▶ [Exercise directions] Find each line below containing the word "учреждение" and copy it.

(Page segmentation data)
━━━━━━

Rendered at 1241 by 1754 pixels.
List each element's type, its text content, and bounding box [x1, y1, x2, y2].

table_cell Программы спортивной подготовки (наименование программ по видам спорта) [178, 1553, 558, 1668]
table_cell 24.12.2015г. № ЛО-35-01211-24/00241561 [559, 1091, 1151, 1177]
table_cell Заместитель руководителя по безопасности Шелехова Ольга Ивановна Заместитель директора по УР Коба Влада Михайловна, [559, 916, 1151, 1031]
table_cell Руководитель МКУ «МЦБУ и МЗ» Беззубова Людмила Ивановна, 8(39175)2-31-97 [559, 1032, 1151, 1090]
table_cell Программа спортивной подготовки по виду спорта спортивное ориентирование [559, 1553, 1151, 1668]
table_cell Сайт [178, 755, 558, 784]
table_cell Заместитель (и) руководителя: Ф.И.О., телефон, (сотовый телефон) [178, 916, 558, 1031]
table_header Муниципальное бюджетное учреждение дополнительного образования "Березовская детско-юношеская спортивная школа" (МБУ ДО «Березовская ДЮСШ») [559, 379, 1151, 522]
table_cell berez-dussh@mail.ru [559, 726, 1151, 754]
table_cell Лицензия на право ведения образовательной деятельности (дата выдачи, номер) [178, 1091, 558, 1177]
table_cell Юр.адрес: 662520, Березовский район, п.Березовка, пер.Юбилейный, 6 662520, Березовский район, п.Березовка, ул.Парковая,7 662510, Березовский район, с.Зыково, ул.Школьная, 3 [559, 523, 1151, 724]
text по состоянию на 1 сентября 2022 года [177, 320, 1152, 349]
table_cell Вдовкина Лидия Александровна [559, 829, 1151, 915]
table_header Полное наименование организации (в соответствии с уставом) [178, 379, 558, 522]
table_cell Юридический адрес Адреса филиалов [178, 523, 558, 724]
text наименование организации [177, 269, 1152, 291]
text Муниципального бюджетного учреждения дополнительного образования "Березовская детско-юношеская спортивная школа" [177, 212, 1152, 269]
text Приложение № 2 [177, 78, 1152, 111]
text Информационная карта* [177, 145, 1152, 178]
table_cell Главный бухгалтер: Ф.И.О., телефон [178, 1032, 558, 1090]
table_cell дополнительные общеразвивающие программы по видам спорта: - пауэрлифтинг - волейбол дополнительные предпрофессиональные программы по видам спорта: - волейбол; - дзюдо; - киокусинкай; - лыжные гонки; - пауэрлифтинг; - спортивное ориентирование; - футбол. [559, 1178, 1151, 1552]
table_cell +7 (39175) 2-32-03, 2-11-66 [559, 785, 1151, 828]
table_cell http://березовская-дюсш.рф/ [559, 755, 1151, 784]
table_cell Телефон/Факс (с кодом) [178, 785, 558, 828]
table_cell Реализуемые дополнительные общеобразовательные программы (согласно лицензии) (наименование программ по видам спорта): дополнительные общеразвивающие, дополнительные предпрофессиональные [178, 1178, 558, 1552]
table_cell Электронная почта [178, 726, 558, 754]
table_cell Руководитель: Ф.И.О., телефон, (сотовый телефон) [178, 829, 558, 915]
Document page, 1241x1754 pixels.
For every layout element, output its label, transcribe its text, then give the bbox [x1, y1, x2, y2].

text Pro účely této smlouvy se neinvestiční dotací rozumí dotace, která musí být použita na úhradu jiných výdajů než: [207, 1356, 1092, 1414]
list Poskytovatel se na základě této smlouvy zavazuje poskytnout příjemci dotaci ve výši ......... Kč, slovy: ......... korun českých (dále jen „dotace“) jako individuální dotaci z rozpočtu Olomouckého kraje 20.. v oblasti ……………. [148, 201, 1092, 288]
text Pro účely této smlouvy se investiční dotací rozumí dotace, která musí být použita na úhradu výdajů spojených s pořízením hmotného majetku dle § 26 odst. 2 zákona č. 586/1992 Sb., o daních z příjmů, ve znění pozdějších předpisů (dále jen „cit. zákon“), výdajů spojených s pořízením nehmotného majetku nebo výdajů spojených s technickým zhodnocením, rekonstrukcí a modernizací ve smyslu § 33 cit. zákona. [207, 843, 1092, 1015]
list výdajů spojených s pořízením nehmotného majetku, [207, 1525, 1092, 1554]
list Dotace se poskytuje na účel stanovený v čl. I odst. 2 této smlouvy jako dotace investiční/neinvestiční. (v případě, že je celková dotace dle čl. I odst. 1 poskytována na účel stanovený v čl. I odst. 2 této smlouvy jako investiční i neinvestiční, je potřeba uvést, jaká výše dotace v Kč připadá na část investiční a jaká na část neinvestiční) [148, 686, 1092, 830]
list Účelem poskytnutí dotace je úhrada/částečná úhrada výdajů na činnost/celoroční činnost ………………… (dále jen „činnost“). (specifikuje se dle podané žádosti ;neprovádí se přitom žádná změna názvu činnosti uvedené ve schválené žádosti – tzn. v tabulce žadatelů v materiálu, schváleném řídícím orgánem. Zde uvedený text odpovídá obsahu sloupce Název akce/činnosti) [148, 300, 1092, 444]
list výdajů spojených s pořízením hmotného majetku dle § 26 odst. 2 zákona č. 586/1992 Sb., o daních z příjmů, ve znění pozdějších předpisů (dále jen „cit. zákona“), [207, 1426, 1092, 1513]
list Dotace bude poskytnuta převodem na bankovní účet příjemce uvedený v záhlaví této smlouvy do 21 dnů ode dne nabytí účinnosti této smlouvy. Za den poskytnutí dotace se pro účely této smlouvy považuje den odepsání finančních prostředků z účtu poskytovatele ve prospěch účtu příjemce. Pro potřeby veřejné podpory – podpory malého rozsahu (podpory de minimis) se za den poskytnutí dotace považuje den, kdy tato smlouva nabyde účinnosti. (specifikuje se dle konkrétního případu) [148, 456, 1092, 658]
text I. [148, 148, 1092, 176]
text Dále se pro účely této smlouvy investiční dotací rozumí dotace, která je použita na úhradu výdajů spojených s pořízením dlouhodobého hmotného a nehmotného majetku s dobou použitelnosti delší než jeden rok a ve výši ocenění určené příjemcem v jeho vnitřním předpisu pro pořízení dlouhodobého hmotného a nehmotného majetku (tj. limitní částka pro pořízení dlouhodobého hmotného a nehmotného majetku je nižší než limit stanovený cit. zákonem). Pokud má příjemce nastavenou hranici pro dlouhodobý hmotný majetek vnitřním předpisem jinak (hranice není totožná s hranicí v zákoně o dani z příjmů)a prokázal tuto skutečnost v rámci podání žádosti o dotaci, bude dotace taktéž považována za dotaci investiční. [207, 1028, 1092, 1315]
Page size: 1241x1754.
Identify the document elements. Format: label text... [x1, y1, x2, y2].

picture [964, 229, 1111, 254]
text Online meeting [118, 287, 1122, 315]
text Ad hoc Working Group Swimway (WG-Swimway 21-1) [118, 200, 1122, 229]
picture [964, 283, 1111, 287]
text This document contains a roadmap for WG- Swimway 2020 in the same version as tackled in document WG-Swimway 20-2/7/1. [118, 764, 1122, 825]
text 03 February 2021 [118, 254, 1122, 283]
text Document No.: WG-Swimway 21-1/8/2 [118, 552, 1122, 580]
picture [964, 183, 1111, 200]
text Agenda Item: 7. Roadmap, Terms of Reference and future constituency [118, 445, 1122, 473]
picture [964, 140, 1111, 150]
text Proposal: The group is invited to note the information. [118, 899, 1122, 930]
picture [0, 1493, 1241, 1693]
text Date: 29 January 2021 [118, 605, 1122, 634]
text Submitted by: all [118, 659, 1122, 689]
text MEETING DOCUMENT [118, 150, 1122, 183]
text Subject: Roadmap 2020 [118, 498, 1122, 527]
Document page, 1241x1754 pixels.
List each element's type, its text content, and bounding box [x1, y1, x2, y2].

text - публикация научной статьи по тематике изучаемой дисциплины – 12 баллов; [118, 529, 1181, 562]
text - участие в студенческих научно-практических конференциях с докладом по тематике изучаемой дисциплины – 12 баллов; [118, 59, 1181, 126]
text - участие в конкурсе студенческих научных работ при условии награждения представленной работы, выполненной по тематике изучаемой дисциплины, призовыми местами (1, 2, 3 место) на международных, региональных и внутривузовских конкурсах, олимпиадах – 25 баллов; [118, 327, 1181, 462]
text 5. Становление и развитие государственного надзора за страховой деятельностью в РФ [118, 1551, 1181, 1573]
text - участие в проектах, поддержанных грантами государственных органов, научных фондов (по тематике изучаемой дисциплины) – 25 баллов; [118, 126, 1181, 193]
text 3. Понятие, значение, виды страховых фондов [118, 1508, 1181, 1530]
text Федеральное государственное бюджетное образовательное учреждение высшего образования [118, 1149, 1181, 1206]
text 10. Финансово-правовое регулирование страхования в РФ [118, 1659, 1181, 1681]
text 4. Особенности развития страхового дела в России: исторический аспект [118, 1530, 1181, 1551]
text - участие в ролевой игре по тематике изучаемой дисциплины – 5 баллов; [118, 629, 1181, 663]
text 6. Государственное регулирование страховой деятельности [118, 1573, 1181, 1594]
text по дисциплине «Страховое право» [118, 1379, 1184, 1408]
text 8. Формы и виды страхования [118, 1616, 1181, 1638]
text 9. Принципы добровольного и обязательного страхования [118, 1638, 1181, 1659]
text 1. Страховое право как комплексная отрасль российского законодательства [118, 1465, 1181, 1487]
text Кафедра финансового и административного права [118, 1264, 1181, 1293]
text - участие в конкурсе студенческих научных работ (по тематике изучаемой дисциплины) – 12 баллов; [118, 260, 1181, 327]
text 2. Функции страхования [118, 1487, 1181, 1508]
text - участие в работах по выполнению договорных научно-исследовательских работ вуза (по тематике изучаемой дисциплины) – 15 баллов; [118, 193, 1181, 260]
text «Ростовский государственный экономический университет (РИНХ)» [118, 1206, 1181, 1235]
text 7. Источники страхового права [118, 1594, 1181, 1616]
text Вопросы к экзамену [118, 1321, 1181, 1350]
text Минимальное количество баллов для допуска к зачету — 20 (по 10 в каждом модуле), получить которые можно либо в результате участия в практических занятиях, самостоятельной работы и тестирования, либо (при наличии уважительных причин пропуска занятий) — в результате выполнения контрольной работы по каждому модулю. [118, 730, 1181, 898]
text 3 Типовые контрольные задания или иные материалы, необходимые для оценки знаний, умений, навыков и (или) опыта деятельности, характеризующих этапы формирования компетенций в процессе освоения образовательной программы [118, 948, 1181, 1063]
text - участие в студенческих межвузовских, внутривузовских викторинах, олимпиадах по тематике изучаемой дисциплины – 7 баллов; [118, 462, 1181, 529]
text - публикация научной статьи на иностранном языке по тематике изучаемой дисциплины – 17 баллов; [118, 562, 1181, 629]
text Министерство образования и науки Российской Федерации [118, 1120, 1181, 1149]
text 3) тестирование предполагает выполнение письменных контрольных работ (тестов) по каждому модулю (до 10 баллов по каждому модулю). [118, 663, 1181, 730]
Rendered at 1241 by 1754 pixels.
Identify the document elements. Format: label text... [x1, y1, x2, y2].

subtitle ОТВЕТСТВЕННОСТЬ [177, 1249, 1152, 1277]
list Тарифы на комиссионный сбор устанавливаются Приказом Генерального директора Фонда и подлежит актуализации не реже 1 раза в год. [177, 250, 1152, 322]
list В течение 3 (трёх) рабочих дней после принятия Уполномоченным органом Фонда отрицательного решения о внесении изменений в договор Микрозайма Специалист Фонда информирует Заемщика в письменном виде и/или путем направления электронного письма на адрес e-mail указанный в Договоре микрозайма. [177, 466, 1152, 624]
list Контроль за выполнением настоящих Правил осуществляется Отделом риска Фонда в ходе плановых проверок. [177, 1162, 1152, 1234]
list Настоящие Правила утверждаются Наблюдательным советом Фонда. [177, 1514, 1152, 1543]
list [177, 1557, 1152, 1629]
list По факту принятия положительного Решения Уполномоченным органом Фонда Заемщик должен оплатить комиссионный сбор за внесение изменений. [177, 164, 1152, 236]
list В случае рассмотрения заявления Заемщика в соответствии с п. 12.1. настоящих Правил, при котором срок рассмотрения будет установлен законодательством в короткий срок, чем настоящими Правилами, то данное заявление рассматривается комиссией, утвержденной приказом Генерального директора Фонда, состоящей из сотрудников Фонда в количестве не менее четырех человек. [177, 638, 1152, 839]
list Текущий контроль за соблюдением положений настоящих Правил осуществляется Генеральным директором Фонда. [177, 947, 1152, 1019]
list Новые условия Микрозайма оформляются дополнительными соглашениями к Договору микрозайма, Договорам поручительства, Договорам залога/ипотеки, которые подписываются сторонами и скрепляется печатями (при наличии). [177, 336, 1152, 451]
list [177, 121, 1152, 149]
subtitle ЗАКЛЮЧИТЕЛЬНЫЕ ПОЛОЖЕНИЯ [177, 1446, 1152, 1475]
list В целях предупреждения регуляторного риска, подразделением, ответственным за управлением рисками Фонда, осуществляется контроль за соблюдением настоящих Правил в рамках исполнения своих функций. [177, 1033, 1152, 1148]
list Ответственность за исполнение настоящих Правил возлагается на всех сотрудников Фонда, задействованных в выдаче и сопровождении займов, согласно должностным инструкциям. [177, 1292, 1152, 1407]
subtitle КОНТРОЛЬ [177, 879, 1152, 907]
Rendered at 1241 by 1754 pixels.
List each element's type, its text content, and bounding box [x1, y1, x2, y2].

━━━━━━

▶ [Task solution]
table_header Муниципальное бюджетное учреждение дополнительного образования "Березовская детско-юношеская спортивная школа" (МБУ ДО «Березовская ДЮСШ») [559, 379, 1151, 522]
text Федеральное государственное бюджетное образовательное учреждение высшего образования [118, 1149, 1181, 1206]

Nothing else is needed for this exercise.